Mission-Aware Spatio-Temporal Deep Learning Model for UAS Instantaneous Density Prediction
This addresses the challenge of managing millions of daily UAS operations for airspace safety and efficiency, though it appears incremental as it builds on existing simulation frameworks and deep learning methods.
The paper tackles the problem of predicting instantaneous density of small unmanned aerial systems (UAS) in low-altitude airspace, using a deep learning model that incorporates historical density and future mission information, achieving a correlation score of up to 0.947 and improving prediction accuracy by over 15.2% compared to baselines in simplified scenarios.

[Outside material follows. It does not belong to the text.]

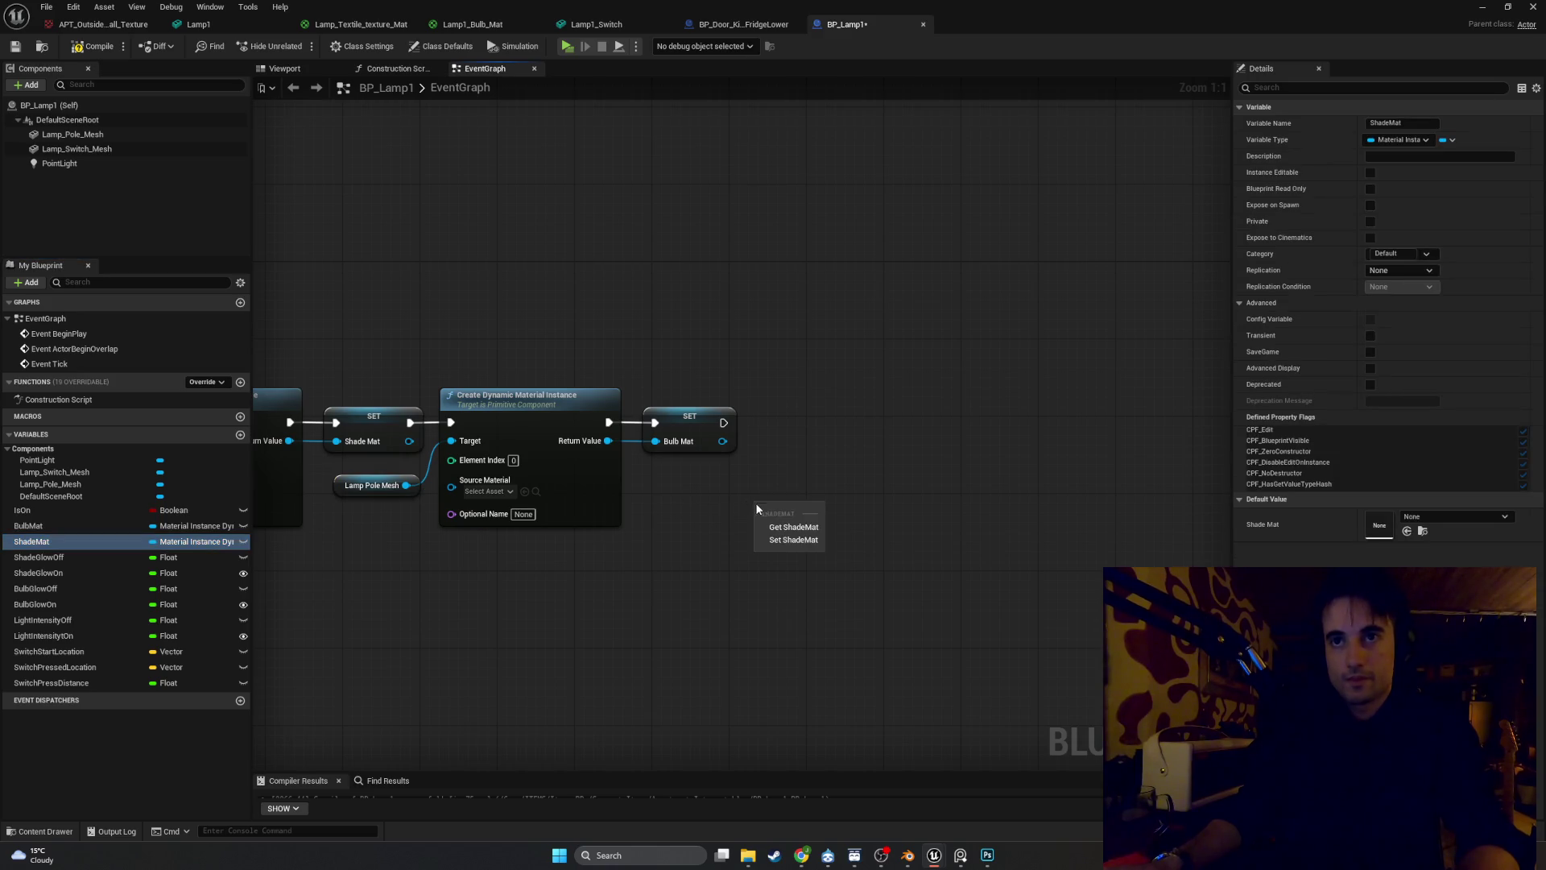
Add a Shade Mat getter wired to a new Set Scalar Parameter Value node
{"action": "left_click", "coordinate": [775, 524]}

The number of daily sUAS operations in uncontrolled low altitude airspace is expected to reach into the millions in a few years. Therefore, UAS density prediction has become an emerging and challenging problem. In this paper, a deep learning-based UAS instantaneous density prediction model is presented. The model takes two types of data as input: 1) the historical density generated from the historical data, and 2) the future sUAS mission information. The architecture of our model contains four components: Historical Density Formulation module, UAS Mission Translation module, Mission Feature Extraction module, and Density Map Projection module. The training and testing data are generated by a python based simulator which is inspired by the multi-agent air traffic resource usage simulator (MATRUS) framework. The quality of prediction is measured by the correlation score and the Area Under the Receiver Operating Characteristics (AUROC) between the predicted value and simulated value. The experimental results demonstrate outstanding performance of the deep learning-based UAS density predictor. Compared to the baseline models, for simplified traffic scenario where no-fly zones and safe distance among sUASs are not considered, our model improves the prediction accuracy by more than 15.2% and its correlation score reaches 0.947. In a more realistic scenario, where the no-fly zone avoidance and the safe distance among sUASs are maintained using A* routing algorithm, our model can still achieve 0.823 correlation score. Meanwhile, the AUROC can reach 0.951 for the hot spot prediction.